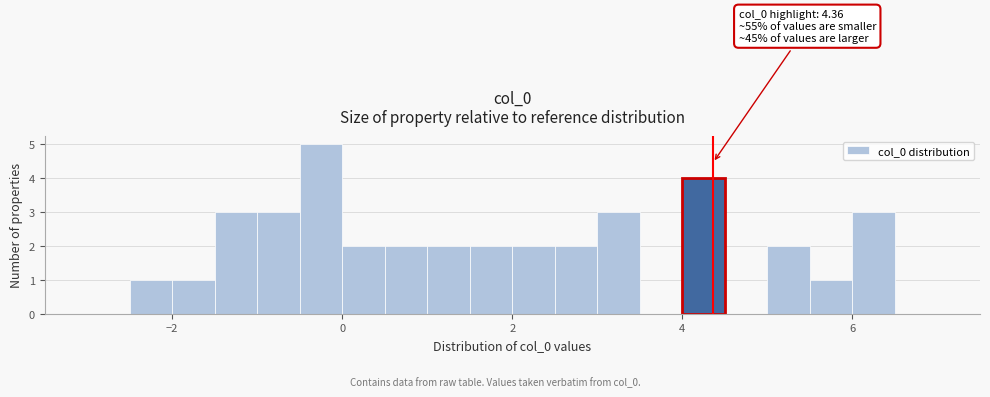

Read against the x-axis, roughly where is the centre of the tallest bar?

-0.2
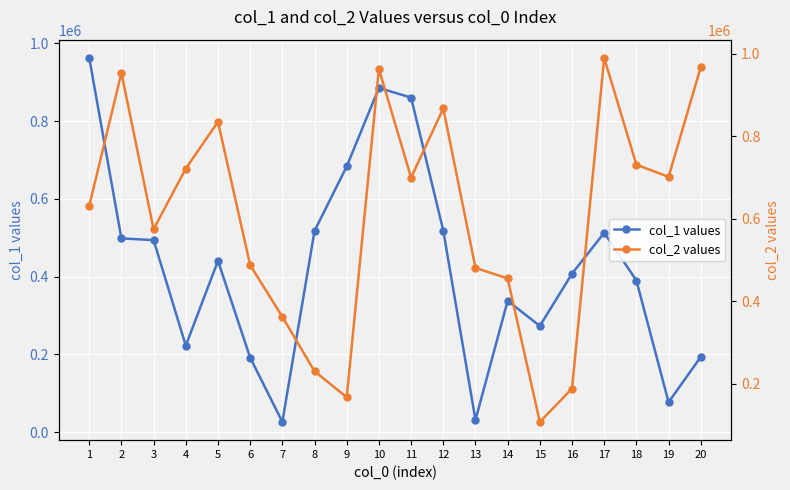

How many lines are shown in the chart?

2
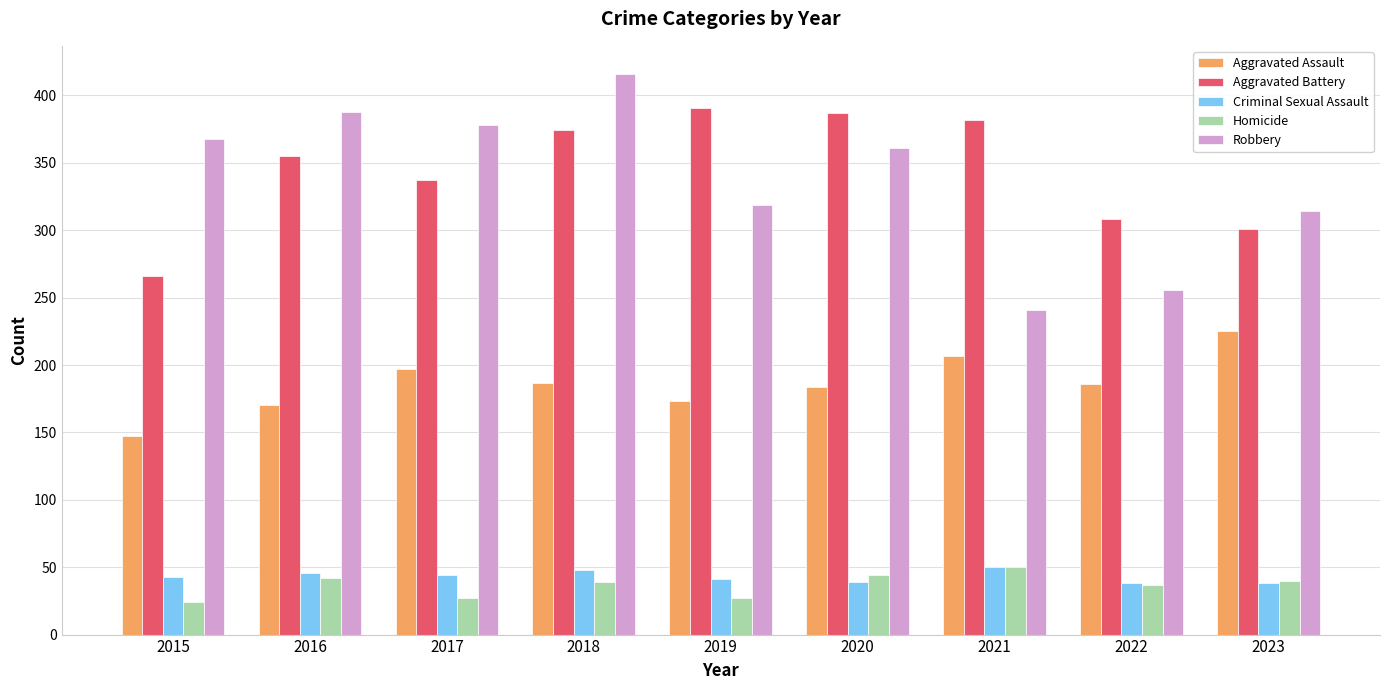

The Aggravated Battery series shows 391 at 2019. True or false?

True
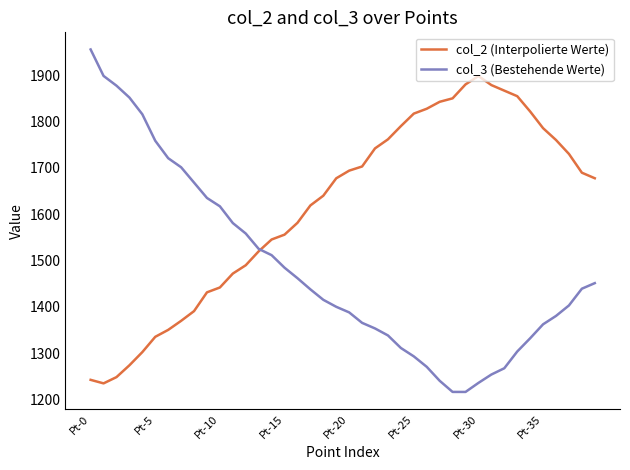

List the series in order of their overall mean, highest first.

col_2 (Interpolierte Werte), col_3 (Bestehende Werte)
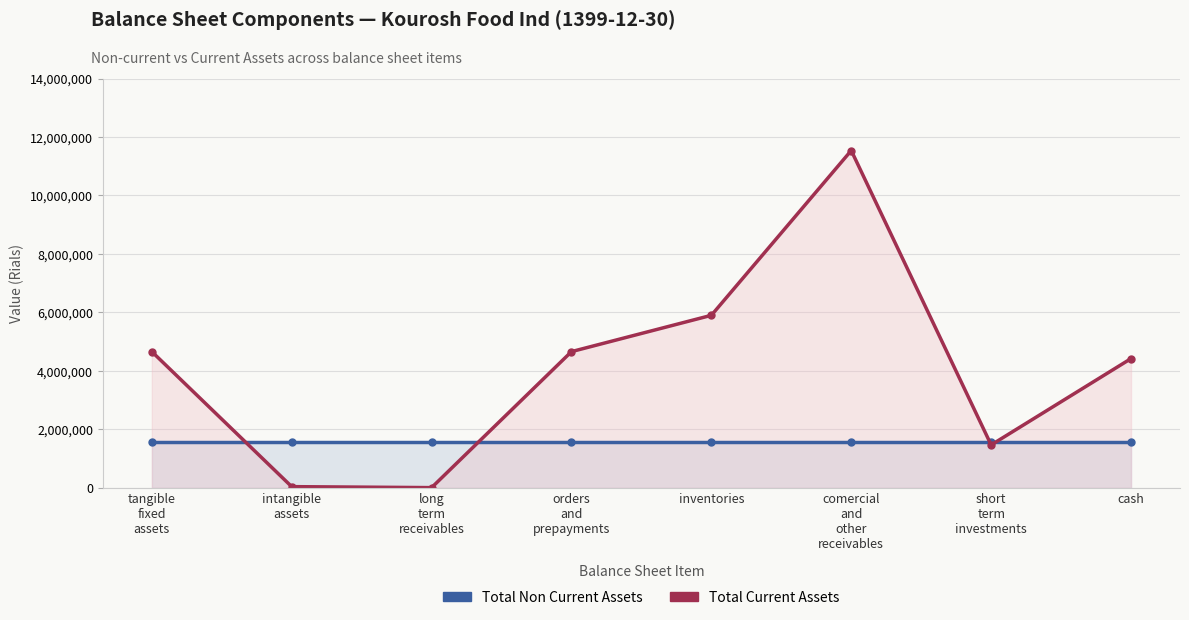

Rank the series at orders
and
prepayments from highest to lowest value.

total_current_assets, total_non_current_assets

####

- ABOUT THIS EXERCISE -
Reproduce the text of all the records above verbatim, leaving out the pictures.

- EXPECTED ANSWER -
Read against the x-axis, roughly where is the centre of the tallest bar?

-0.2

How many lines are shown in the chart?

2

The Aggravated Battery series shows 391 at 2019. True or false?

True

List the series in order of their overall mean, highest first.

col_2 (Interpolierte Werte), col_3 (Bestehende Werte)

Rank the series at orders
and
prepayments from highest to lowest value.

total_current_assets, total_non_current_assets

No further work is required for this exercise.